Super Size Me director Morgan Spurlock has just signed a deal with Walt Disney Studios to develop Princess of North Sudan, the real-life story of father Jeremiah Heaton in his efforts to make his seven-year-old daughter a princess, according to an exclusive from Deadline. Earlier this year, Heaton, a resident of Virginia, traveled to an 800 square mile piece of land between Sudan and Egypt reported to be the last unclaimed territory left in the world.
He and his daughter Emily planted their homemade flag on the territory in July, thenceforth dubbing themselves King Heaton and Princess Emily of Heaton Kingdom.
In order to make the ownership official, Heaton must receive legal recognition from the UN, Egypt, and Sudan. He plans to garner support by forming positive relationships with neighboring residents through his idea of an experimental agricultural production center within the desert environment.
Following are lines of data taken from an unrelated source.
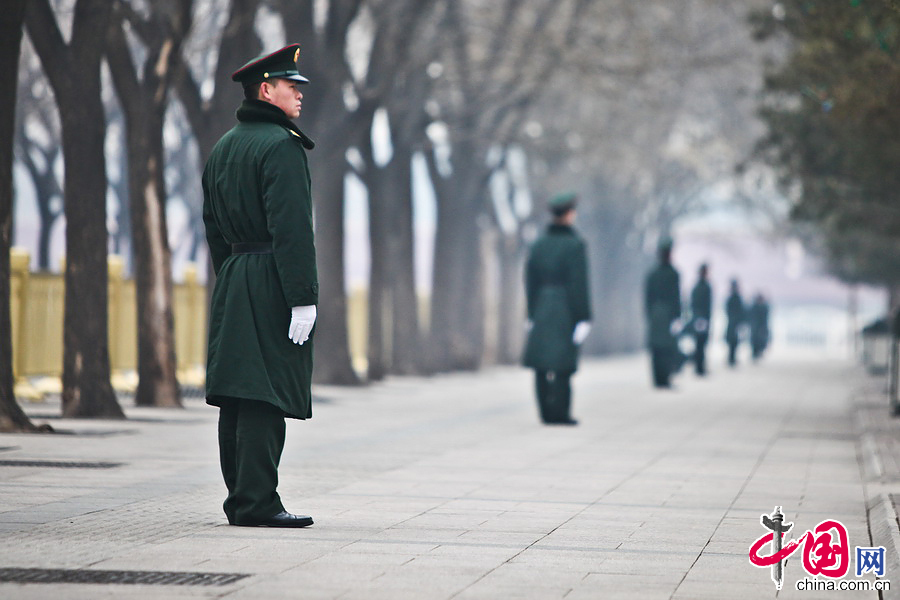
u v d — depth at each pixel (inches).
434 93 3058.6
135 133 1770.4
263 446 788.0
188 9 1744.6
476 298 3619.6
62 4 2186.3
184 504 885.8
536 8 2898.6
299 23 2287.2
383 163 2933.1
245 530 775.1
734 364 3919.8
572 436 1531.7
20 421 1392.7
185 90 1925.4
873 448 1338.6
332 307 2556.6
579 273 1688.0
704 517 876.6
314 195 2514.8
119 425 1537.9
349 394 2372.0
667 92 3789.4
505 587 625.0
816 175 2149.4
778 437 1557.6
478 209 3572.8
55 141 2753.4
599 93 2918.3
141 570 644.7
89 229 1610.5
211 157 810.2
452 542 751.1
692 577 660.7
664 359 2664.9
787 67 1914.4
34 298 1915.6
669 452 1348.4
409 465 1182.9
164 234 1807.3
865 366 3831.2
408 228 3100.4
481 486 1027.9
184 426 1551.4
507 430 1610.5
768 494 1009.5
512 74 2935.5
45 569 644.7
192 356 2385.6
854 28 1592.0
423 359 3147.1
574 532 799.7
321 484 1027.3
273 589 606.5
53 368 1969.7
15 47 1318.9
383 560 687.7
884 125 1722.4
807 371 3730.3
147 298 1819.6
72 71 1585.9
While Spurlock could clearly skew this story satirically, as many have called Heaton’s quest racist, he and Disney are promoting the film as a true modern fairy tale. Although Heaton’s intentions may seem misplaced to some, he has claimed in a past interview “I wanted to show my kids I will literally go to the ends of the earth to make their wishes and dreams come true;” assuming middle-of-nowhere Africa is one of those ends. It is still unknown whether Spurlock intends to frame the story in a documentary or as his first feature, so it will be interesting to see if his focus lies in the real-life consequences of this colonialist endeavor, or the pure familial ideals of Heaton, and most likely Disney. In the meantime, Spurlock’s latest documentary I Am Santa Claus, following a year in the lives of five professional Santa Clauses, can now be seen worldwide as of this week.